Please rewrite the stretch from the entry containing "text 19. Teisingumo" through the entry containing "text 14. Komisijos", substituting "Komisijos vadovas" for "Komisijos pirmininkas" and leaving everything else unchanged.

** SUPPLIED DATA **
=====

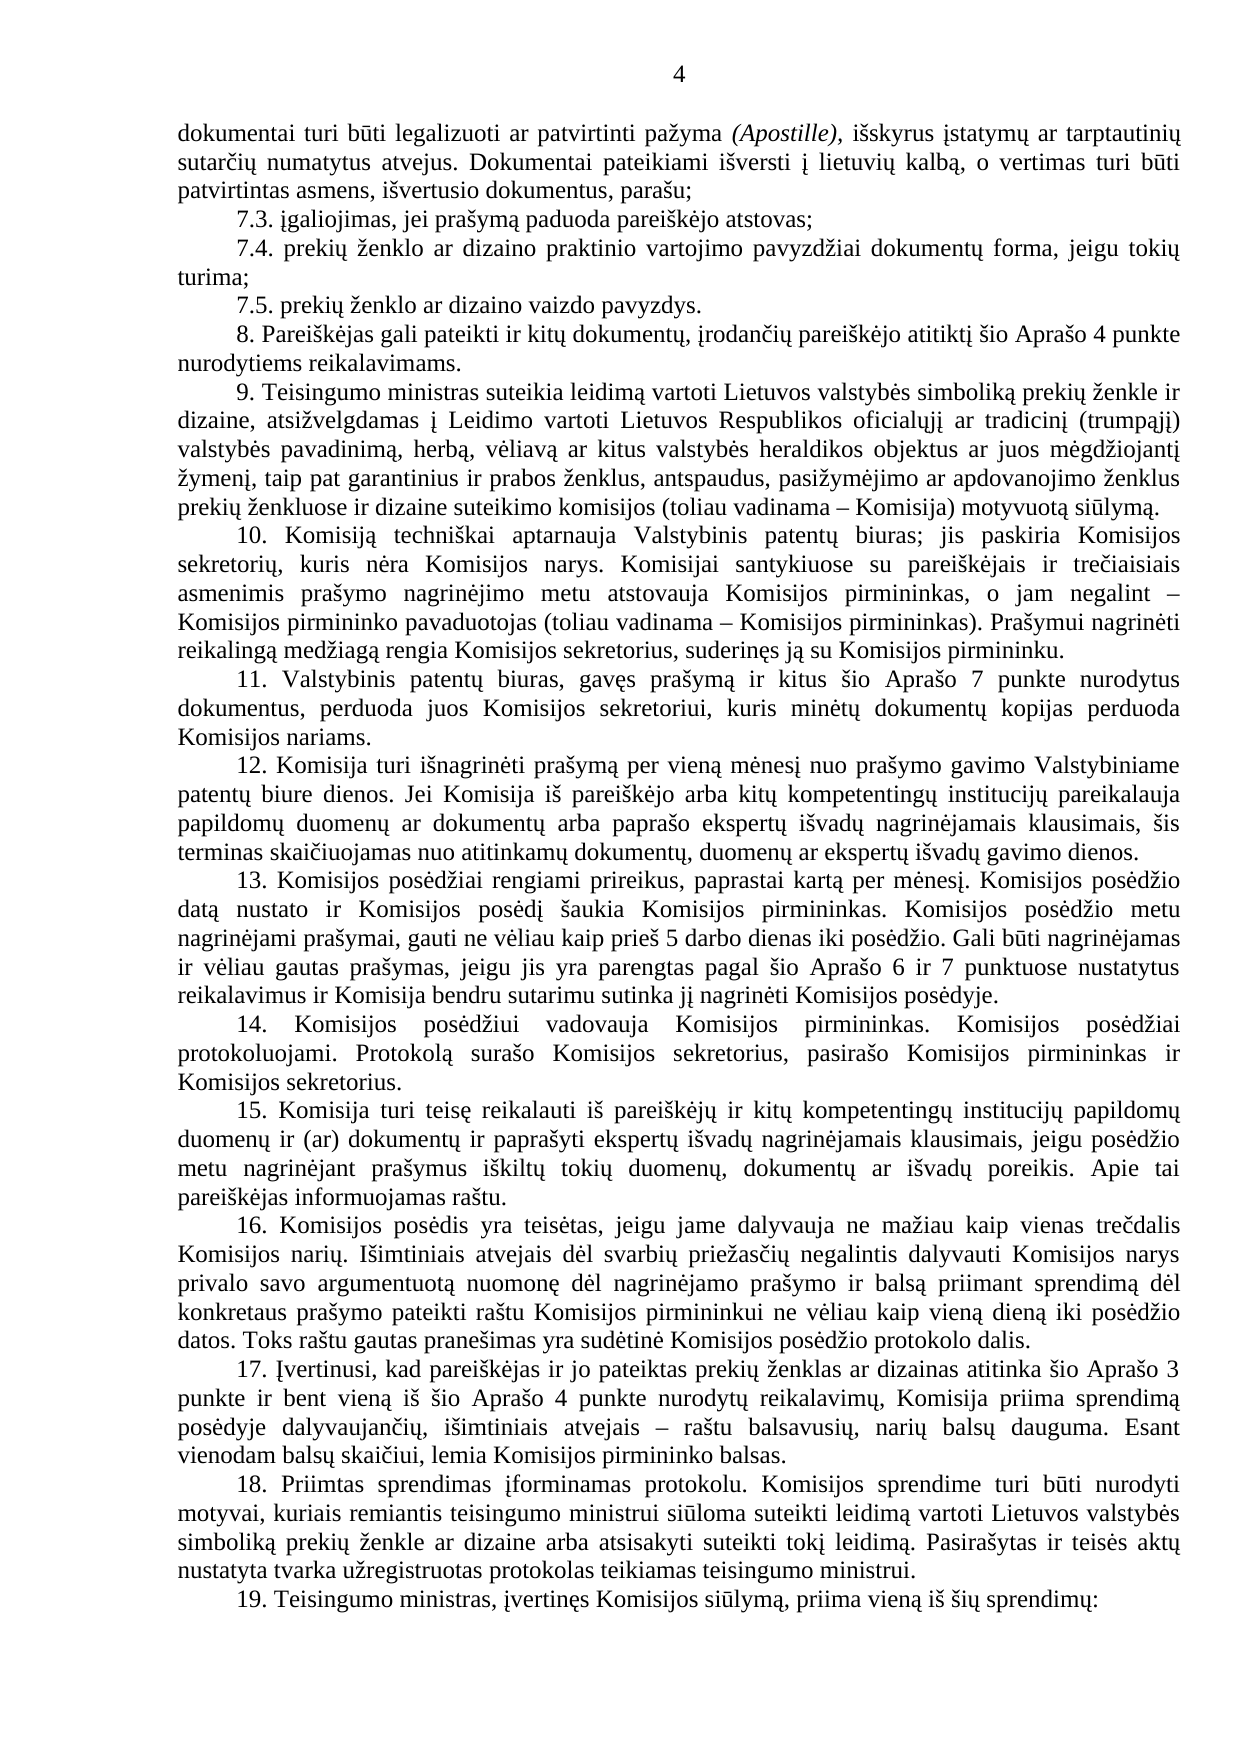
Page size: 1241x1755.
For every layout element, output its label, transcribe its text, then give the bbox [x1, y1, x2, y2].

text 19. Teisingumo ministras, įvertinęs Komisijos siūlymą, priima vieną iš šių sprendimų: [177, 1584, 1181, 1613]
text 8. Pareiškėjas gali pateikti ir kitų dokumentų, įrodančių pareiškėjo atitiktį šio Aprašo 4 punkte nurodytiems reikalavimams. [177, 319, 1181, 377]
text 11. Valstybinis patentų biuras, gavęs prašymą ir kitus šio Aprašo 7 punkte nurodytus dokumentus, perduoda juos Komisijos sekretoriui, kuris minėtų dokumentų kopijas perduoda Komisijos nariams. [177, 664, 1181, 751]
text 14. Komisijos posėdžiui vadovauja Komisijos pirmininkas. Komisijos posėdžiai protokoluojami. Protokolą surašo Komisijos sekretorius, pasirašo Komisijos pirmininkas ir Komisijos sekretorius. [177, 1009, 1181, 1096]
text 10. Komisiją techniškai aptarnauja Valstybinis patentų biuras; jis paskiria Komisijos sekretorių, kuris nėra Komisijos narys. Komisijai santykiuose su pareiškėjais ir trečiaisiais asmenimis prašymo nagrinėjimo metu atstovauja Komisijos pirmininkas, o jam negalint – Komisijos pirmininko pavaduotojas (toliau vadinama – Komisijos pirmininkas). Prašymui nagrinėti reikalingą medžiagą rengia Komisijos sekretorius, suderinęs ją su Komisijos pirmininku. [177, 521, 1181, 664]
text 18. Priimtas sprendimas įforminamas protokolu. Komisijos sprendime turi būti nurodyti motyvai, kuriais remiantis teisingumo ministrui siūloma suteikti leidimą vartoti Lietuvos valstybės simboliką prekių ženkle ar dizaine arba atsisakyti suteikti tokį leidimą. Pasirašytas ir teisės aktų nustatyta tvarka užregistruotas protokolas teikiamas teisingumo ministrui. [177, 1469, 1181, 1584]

=====

** RESULT OF THE TASK **
text 19. Teisingumo ministras, įvertinęs Komisijos siūlymą, priima vieną iš šių sprendimų: [177, 1584, 1181, 1613]
text 8. Pareiškėjas gali pateikti ir kitų dokumentų, įrodančių pareiškėjo atitiktį šio Aprašo 4 punkte nurodytiems reikalavimams. [177, 319, 1181, 377]
text 11. Valstybinis patentų biuras, gavęs prašymą ir kitus šio Aprašo 7 punkte nurodytus dokumentus, perduoda juos Komisijos sekretoriui, kuris minėtų dokumentų kopijas perduoda Komisijos nariams. [177, 664, 1181, 751]
text 14. Komisijos posėdžiui vadovauja Komisijos vadovas. Komisijos posėdžiai protokoluojami. Protokolą surašo Komisijos sekretorius, pasirašo Komisijos vadovas ir Komisijos sekretorius. [177, 1009, 1181, 1096]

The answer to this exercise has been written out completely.